If successful, it would be the biggest blow to foreign backed militant groups in Syria's largest city since they entered it two years ago. Aleppo, once Syria's commercial center, has been carved up into rebel- and government-controlled areas since an opposition offensive in mid-2012.
The push also comes a month after extremist militants of so-called Islamic State of Iraq and Levant (ISIL) terrorist group seized territories straddling Syria and neighboring Iraq where they have declared a self-styled caliphate. Most of the land was seized in June during a push across Iraq.
Rami Abdurrahman, who heads the Britain-based Syrian Observatory for Human Rights, said Monday that reinforcements, including members of the elite Republican Guards and allies from Lebanon's Hezbollah group, had recently arrived in Aleppo.

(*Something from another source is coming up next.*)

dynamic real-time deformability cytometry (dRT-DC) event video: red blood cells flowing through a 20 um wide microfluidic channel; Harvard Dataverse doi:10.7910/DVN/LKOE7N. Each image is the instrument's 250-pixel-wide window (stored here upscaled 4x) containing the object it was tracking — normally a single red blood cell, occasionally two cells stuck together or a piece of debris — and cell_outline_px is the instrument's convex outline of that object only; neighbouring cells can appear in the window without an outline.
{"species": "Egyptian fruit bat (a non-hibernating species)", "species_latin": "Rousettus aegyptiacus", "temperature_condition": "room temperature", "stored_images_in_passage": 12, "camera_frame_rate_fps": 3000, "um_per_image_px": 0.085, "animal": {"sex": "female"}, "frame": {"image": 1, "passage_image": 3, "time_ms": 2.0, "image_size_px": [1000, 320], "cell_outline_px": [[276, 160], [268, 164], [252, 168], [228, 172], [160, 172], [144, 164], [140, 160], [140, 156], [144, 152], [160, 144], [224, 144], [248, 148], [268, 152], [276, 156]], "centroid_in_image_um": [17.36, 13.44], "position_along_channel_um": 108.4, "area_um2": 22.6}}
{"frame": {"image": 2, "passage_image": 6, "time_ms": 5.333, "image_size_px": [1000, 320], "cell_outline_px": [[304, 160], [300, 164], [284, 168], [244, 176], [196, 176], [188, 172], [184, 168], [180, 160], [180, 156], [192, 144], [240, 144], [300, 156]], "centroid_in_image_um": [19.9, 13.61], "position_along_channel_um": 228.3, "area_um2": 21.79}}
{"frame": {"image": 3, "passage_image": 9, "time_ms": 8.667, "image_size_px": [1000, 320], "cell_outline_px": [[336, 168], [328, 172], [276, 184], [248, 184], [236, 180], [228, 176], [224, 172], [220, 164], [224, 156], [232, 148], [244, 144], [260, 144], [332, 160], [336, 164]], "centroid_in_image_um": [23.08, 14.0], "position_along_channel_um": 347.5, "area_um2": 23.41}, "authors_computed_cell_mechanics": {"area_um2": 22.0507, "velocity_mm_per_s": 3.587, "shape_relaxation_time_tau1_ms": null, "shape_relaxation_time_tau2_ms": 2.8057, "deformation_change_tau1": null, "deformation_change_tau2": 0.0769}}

Abdurrahman and an activist based near the city who goes by the name of Abu al-Hassan said Monday's fighting was concentrated near an army base known as the Infantry Academy that militants captured two years ago.
The move against the rebel-held areas comes two months after hundreds of Syrian militants withdrew from parts of the central city of Homs that they had held for nearly two years despite a government blockade. Homs, once the center of the rebellion against President Bashar Assad, is currently under government control.
Syrian government forces last week seized the Sheikh Najjar neighborhood and a key industrial area, allowing them to choke off rebel-held parts of Aleppo.
A Syrian army officer told state TV that troops now control a main highway north of Aleppo and ``we have closed a belt of up to 80 percent from the north.''
A correspondent for the channel said that military experts were dismantling bombs placed by militants in the industrial area, adding that large amounts of weapons were captured.